Problemas ecológicos y de saneamiento:
Enfermedades transmitidas por alimentos: En 1994 se registraron 257.680 casos de
enfermedades de transmisión alimentaria, con una morbilidad de 2.580 por 100.000 y una
mortalidad de 25 por 100.000. En la mayoría de los casos se desconocen los agentes
etiológicos y los alimentos involucrados.
Enfermedades no transmisibles y otros problemas relacionados con la salud
Enfermedades y deficiencias de la nutrición y del metabolismo. En 1994 la tasa de
mortalidad por desnutrición a nivel nacional fue de 45 por 100.000. En el Programa de
Escuelas Centinelas, que se inició en 1994, se detectó en la población de menores de 6
años déficit de talla para la edad en 64% de las niñas y 75% de los niños; de peso para la
talla en 11% de las niñas y 17% de los niños, y de peso para la edad en 45% de las niñas
y 54% de los niños. Según el mismo estudio, en 1994 padecían desnutrición 84% de las
niñas y 83% de los niños menores de 9 años.
En la Encuesta Nacional de Micronutrientes de 1995 se utilizó la excreción de yodo
urinario en mujeres y niños escolares para estudiar la posible carencia alimentaria de este
micronutriente. Los resultados mostraron una buena situación, con un promedio de
excreción de yodo de 211 µg/ml en las zonas rurales y 248 µg/ml en las urbanas (la
excreción considerada normal es de 100 µg/ml).
En 1995 la prevalencia de anemia en mujeres en edad fértil fue de 35,4%, en
embarazadas, de 39,1% y en niños de 1 a 5 años, de 26,0%. La prevalencia de
hipovitaminosis A en niños de 1 a 5 años se estimó en 15% a nivel nacional.
Tumores malignos. Durante 1994 se registraron 2.329 defunciones por tumores malignos
(3,6 % del total de defunciones). Los cánceres más frecuentes fueron los de origen
gástrico (36%), hepatobiliar (36%) y broncopulmonar (10,5%). En las mujeres de 15 a 49
años los tumores malignos más frecuentes fueron los de cuello uterino (40%), estómago
(27,5%), hígado (14,0%), mama (10,9%) y bronquios (3,7%). En los varones las cinco
primeras localizaciones fueron estómago (41,3%), hígado (31,5%), bronquios y pulmones
(10,5%), páncreas (6,9%) y próstata (3,5%). La tasa de mortalidad por cáncer
cervicouterino en las mujeres mayores de 15 años fue en 1994 de 4,4 por 100.000.
Accidentes y violencia. En 1994 se registraron 1.720 muertes producidas por
traumatismos, envenenamientos y otras lesiones y efectos no intencionales; 85% de estas
defunciones correspondieron a hombres y 15% a mujeres. La tasa de mortalidad por
lesiones causadas por vehículos de motor fue de 0,92 por 100.000.
En 1996, el Instituto Guatemalteco de Seguridad Social (IGSS) comunicó haber atendido
un total de 37.676 accidentes, 85% accidentes comunes y 15% accidentes de trabajo. Los
accidentes más comunes fueron en las empresas (67%), la vía pública (23%) y el hogar
(9%).
La tasa estimada de mortalidad por homicidios en mayores de 15 años fue de 47 por
100.000 habitantes en 1994.

* DATOS PROPORCIONADOS *
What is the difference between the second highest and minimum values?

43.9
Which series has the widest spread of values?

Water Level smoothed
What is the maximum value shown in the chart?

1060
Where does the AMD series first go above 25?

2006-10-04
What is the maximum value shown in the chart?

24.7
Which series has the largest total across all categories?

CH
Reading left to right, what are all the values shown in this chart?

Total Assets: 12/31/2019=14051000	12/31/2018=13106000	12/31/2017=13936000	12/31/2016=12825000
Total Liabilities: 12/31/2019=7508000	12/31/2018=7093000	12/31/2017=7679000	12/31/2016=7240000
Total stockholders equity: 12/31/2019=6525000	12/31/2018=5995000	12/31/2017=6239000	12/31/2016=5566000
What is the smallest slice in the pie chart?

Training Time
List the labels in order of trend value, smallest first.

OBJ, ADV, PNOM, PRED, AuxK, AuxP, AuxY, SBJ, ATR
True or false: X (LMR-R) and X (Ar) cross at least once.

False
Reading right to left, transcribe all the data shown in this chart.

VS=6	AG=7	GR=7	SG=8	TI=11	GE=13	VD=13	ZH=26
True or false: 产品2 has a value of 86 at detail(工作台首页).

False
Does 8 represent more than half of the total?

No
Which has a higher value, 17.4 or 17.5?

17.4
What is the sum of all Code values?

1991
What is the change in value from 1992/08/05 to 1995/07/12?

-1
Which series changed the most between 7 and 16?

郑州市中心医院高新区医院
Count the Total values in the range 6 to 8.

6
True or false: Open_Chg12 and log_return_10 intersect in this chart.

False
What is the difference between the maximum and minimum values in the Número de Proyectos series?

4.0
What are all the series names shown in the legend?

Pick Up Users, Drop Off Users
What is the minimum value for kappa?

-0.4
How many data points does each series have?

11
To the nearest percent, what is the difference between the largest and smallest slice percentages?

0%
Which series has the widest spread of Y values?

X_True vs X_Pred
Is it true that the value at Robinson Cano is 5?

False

* TRABAJO POR HACER *
a) Según el fragmento, ¿cuál fue la prevalencia de anemia en embarazadas en 1995?
b) Convierte en una lista el párrafo del fragmento que comienza con «Tumores malignos. Durante 1994» y conserva sus datos principales.
c) Prolonga el fragmento sobre problemas de salud a partir de su última oración.
Los registros no hacen falta.

* TUS RESPUESTAS *
a) 39,1%.

b)
- Defunciones por tumores malignos en 1994: 2.329 (3,6% del total de defunciones).
- Cánceres más frecuentes: gástrico (36%), hepatobiliar (36%) y broncopulmonar (10,5%).
- Mujeres de 15 a 49 años: cuello uterino (40%), estómago (27,5%), hígado (14,0%), mama (10,9%) y bronquios (3,7%).
- Varones: estómago (41,3%), hígado (31,5%), bronquios y pulmones (10,5%), páncreas (6,9%) y próstata (3,5%).
- Mortalidad por cáncer cervicouterino en mujeres mayores de 15 años en 1994: 4,4 por 100.000.

c)
Salud oral. En 1991 el Departamento de Salud Bucal del Ministerio de Salud Pública y
Asistencia Social estudió una muestra de 11.000 escolares de 2 a 18 años de 157 centros
educativos seleccionados al azar. El índice promedio de dientes cariados, perdidos u
obturados (CPO-D) fue de 7 y 80% de los escolares dijeron tener cepillo de dientes o
similar.
Trastornos mentales y del comportamiento. No hay datos de morbilidad psiquiátrica a nivel
nacional. Se estima que una cuarta parte de la población puede presentar trastornos de
tipo emocional, proporción que podría ser hasta de 35% en las zonas de conflicto armado.
Problemas ecológicos y de saneamiento
Contaminación atmosférica y ambiental. La contaminación atmosférica en el
Departamento de Guatemala se debe fundamentalmente a los vehículos de motor, cuyo
número crece cada año. Un estudio realizado en 1995–1996 en la ciudad de Guatemala
por la Universidad de San Carlos y el Programa Ecológico de Centroamérica mostró la
existencia de partículas en suspensión, dióxido de nitrógeno y ozono en concentraciones
atmosféricas por encima de los estándares de la OMS.
En 1991 se promulgó una norma del Ministerio de Energía y Minas que regula la
importación de gasolina con plomo, cuya concentración no puede exceder de 130 mg/l.
Guatemala es un país agrícola, con 32% de su territorio dedicado a la agricultura. Casi dos
millones de personas viven en contacto directo con plaguicidas. En 1994 se importaron 5,7
millones de kilogramos de plaguicidas (lo que representa 0,5 kg por habitante). El
Ministerio de Salud Pública y Asistencia Social realiza controles periódicos de residuos de
plaguicidas en alimentos de consumo humano. En 1995, de 72 muestras analizadas
solamente en 2 se hallaron niveles superiores al límite máximo establecido por la
FAO/OMS.
El uso de plaguicidas determina un número importante de intoxicaciones accidentales y
laborales cada año. No se conocen las cifras exactas de intoxicaciones agudas por
plaguicidas, pero según las notificaciones del IGSS en 1993 hubo 282 casos, en 1994, 237
y en 1996, 80.

Políticas Nacionales de Salud:


De Estado, De Gobierno e instituciones:
Fortalecimiento del papel Rector del Ministerio de Salud Pública y Asistencia Social.
 Satisfacción de las necesidades de salud de la población guatemalteca mediante la
entrega de servicios de salud con calidad, calidez, equidad y con enfoque intercultural
y de género en los diferentes niveles de atención.
 Fortalecimiento del proceso de desconcentración y descentralización de las
competencias, responsabilidades y recursos y poder de decisión a las áreas de salud y
hospitales.
 Adquisición y provisión de insumos en forma oportuna para el desarrollo de las
acciones de promoción, prevención, recuperación y rehabilitación de la salud.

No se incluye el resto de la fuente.